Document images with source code
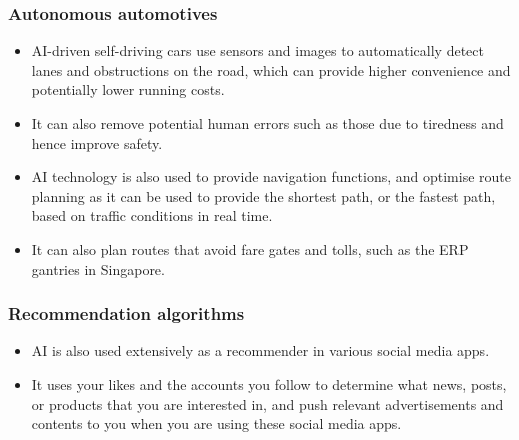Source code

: \documentclass[11pt]{article}
\begin{document}
\subsubsection{Autonomous automotives}
\label{sec:org7c1bbba}
\begin{itemize}
\item AI-driven self-driving cars use sensors and images to automatically detect lanes and obstructions on the road, which can provide higher convenience and potentially lower running costs.
\item It can also remove potential human errors such as those due to tiredness and hence improve safety.
\item AI technology is also used to provide navigation functions, and optimise route planning as it can be used to provide the shortest path, or the fastest path, based on traffic conditions in real time.
\item It can also plan routes that avoid fare gates and tolls, such as the ERP gantries in Singapore.
\end{itemize}
\subsubsection{Recommendation algorithms}
\label{sec:orgbc78097}
\begin{itemize}
\item AI is also used extensively as a recommender in various social media apps.
\item It uses your likes and the accounts you follow to determine what news, posts, or products that you are interested in, and push relevant advertisements and contents to you when you are using these social media apps.
\end{itemize}
\end{document}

Exercise description: Whenever the string "social" turns up in a line of the data, copy that line.

Solution to this task:
\item AI is also used extensively as a recommender in various social media apps.
\item It uses your likes and the accounts you follow to determine what news, posts, or products that you are interested in, and push relevant advertisements and contents to you when you are using these social media apps.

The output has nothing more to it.